This lesson introduces some basic colored pencil strokes which will be useful in your drawing. It is a good idea to spend some time exploring the colored pencil medium with small pieces before attempting a major drawing.
For this lesson, you will need some good quality drawing paper, and a few sharp colored pencils, including a colorless blender if you have one.
01 of 06
Basic Side-to-Side Shading with Colored Pencil
The most fundamental colored pencil stroke is one you know already: simple side-to-side shading. Practice keeping the marks straight, letting the fingers adjust the direction of the pencil or pivoting from the elbow. Many beginners accidentally curve their lines, pivoting the hand from the wrist, so that the surface they are shading looks rounded rather than flat.
Practice adjusting the amount of pressure that you apply to the pencil as you shade to precisely control the amount of color you lay down.
02 of 06
Side Shading and Tip Shading
Side shading or tip shading? Is there a right way to shade with colored pencil? I don't think so: it depends on the effect you want. Let's take a quick look at the difference between side shading and tip shading with colored pencil.
On the left is an area of side-shaded pencil, and on the right is some tip-shaded colored pencil. The paper grain in the side-shaded area is much more obvious, appearing coarser and more open. The tonal range is also more limited. When shading with the tip of a sharp pencil, you can achieve a much richer, denser layer of color.
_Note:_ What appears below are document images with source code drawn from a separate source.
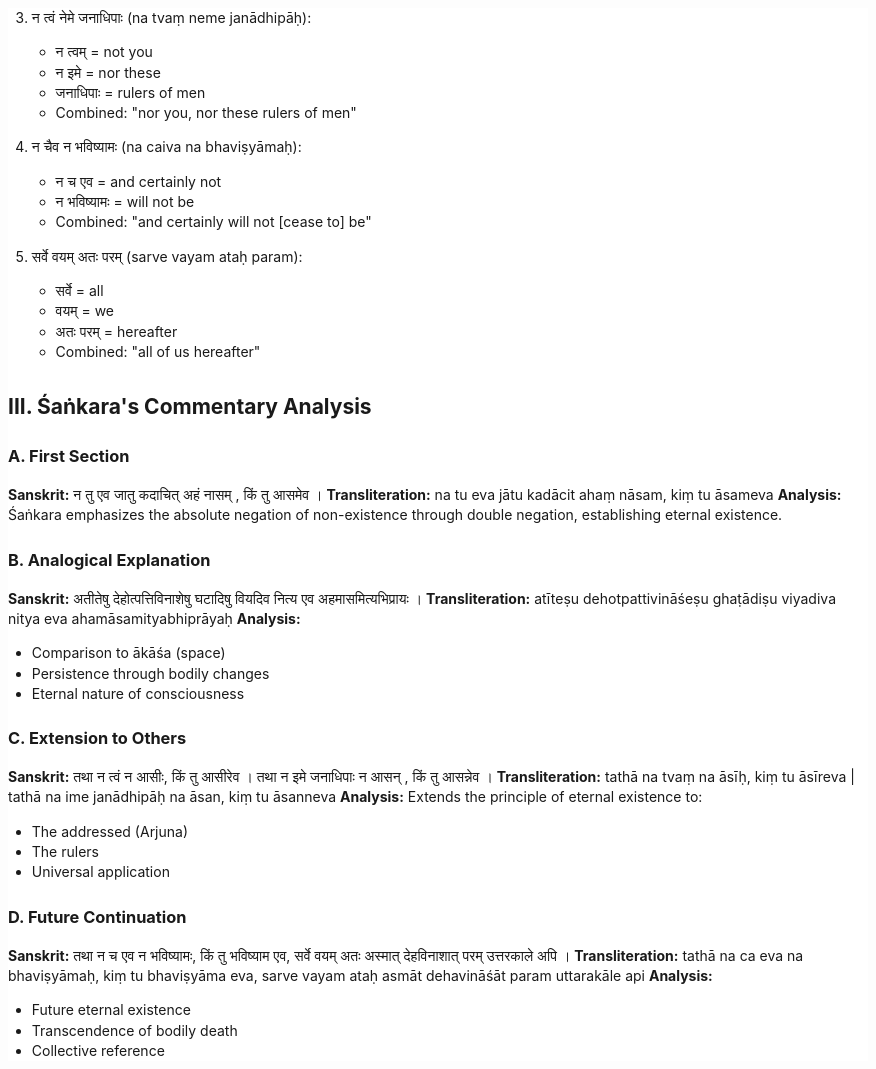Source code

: 3. न त्वं नेमे जनाधिपाः (na tvaṃ neme janādhipāḥ):
   - न त्वम् = not you
   - न इमे = nor these
   - जनाधिपाः = rulers of men
   - Combined: "nor you, nor these rulers of men"

4. न चैव न भविष्यामः (na caiva na bhaviṣyāmaḥ):
   - न च एव = and certainly not
   - न भविष्यामः = will not be
   - Combined: "and certainly will not [cease to] be"

5. सर्वे वयम् अतः परम् (sarve vayam ataḥ param):
   - सर्वे = all
   - वयम् = we
   - अतः परम् = hereafter
   - Combined: "all of us hereafter"

## III. Śaṅkara's Commentary Analysis

### A. First Section
**Sanskrit:** न तु एव जातु कदाचित् अहं नासम् , किं तु आसमेव ।
**Transliteration:** na tu eva jātu kadācit ahaṃ nāsam, kiṃ tu āsameva
**Analysis:** Śaṅkara emphasizes the absolute negation of non-existence through double negation, establishing eternal existence.

### B. Analogical Explanation
**Sanskrit:** अतीतेषु देहोत्पत्तिविनाशेषु घटादिषु वियदिव नित्य एव अहमासमित्यभिप्रायः ।
**Transliteration:** atīteṣu dehotpattivināśeṣu ghaṭādiṣu viyadiva nitya eva ahamāsamityabhiprāyaḥ
**Analysis:**
- Comparison to ākāśa (space)
- Persistence through bodily changes
- Eternal nature of consciousness

### C. Extension to Others
**Sanskrit:** तथा न त्वं न आसीः, किं तु आसीरेव । तथा न इमे जनाधिपाः न आसन् , किं तु आसन्नेव ।
**Transliteration:** tathā na tvaṃ na āsīḥ, kiṃ tu āsīreva | tathā na ime janādhipāḥ na āsan, kiṃ tu āsanneva
**Analysis:** Extends the principle of eternal existence to:
- The addressed (Arjuna)
- The rulers
- Universal application

### D. Future Continuation
**Sanskrit:** तथा न च एव न भविष्यामः, किं तु भविष्याम एव, सर्वे वयम् अतः अस्मात् देहविनाशात् परम् उत्तरकाले अपि ।
**Transliteration:** tathā na ca eva na bhaviṣyāmaḥ, kiṃ tu bhaviṣyāma eva, sarve vayam ataḥ asmāt dehavināśāt param uttarakāle api
**Analysis:**
- Future eternal existence
- Transcendence of bodily death
- Collective reference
The grain appears finer and the pencil tip is able to get right into the paper grain, and you can create a broader tonal range.
This doesn't mean that shading with the side of the pencil is wrong - it can be a useful technique for sketching when you want soft, grainy and even-toned shading.
03 of 06
Colored Pencil Hatching
Hatching with colored pencil allows you to rapidly apply color and create texture and direction. Hatching is often used in one direction, but can also follow the contours of the surface to help create the sense of form and volume.
For best results, keep your pencil sharp. Rapid, regular, evenly spaced lines are drawn, leaving a little white paper or underlying color showing. Close-up like this they look pretty irregular, but when you use hatching in a drawing, the slight variations don't look so dramatic. It does take some practice to get them even though! It's a good idea to practice on some spare paper first, so you get your hand moving the right way before applying pencil to your work.
Hatching can be done so that the lines begin and end very precisely, or you can vary the lineweight, lifting the pencil to create a graded effect.
04 of 06
Colored Pencil Crosshatching
Crosshatching is basically two layers of hatching drawn at right-angles. This is a very useful technique in colored pencil drawing. You can use crosshatching to create a darker area within a layer of hatching, or to create a visual blending effect of two different colors.
You can also create interesting textured effects by adding the second layer at just a slight angle, or by layering sections in at random angles. Again, these examples are zoomed in so that you can see the lines and effects clearly.
As always, practice makes perfect with crosshatching. Experiment with lineweight (how hard you press the pencil), spacing, sharpness and color. See how it looks when you use just a couple of layers, compared to multiple layers. Experiment with using the light or dark tones first. By trying things out on spare paper (a failed drawing on good paper is ideal for this), you'll have the confidence to use these more interesting techniques in your final work.Continue to 5 of 6 below.
05 of 06
Colored Pencil Scumbling
Scumbling in colored pencil means something rather different to the dry-brush painting technique. Colored pencil scumbling is a method of shading using tiny circles, sometimes called the 'Brillo pad' technique, due to the texture of that brand of steel-wire scourer. The texture created depends on the size and pressure used to draw the circles - you can create a very smooth finish or a rough and energetic surface. Scumbling can be used to layer a single color or with alternating different colors.
You can also use a more 'concave' scumble technique to create textures. Using a sort of figure-eight or 'daisy' shaped scribble and spidery lines, rather than a round circle, creating random dark patches and a more organic looking surface.
06 of 06
Directional Mark Making
Directional marks are lines which follow a contour, or the direction of hair or grass or other surfaces. These can be densely overlaid to form a rich textural effect. Directional marks can be short and broken or quite continuous and flowing depending on the texture you are aiming for. Often directional mark making is used quite subtly, overlaid with even shading and blended, to create a suggested direction without being dominant.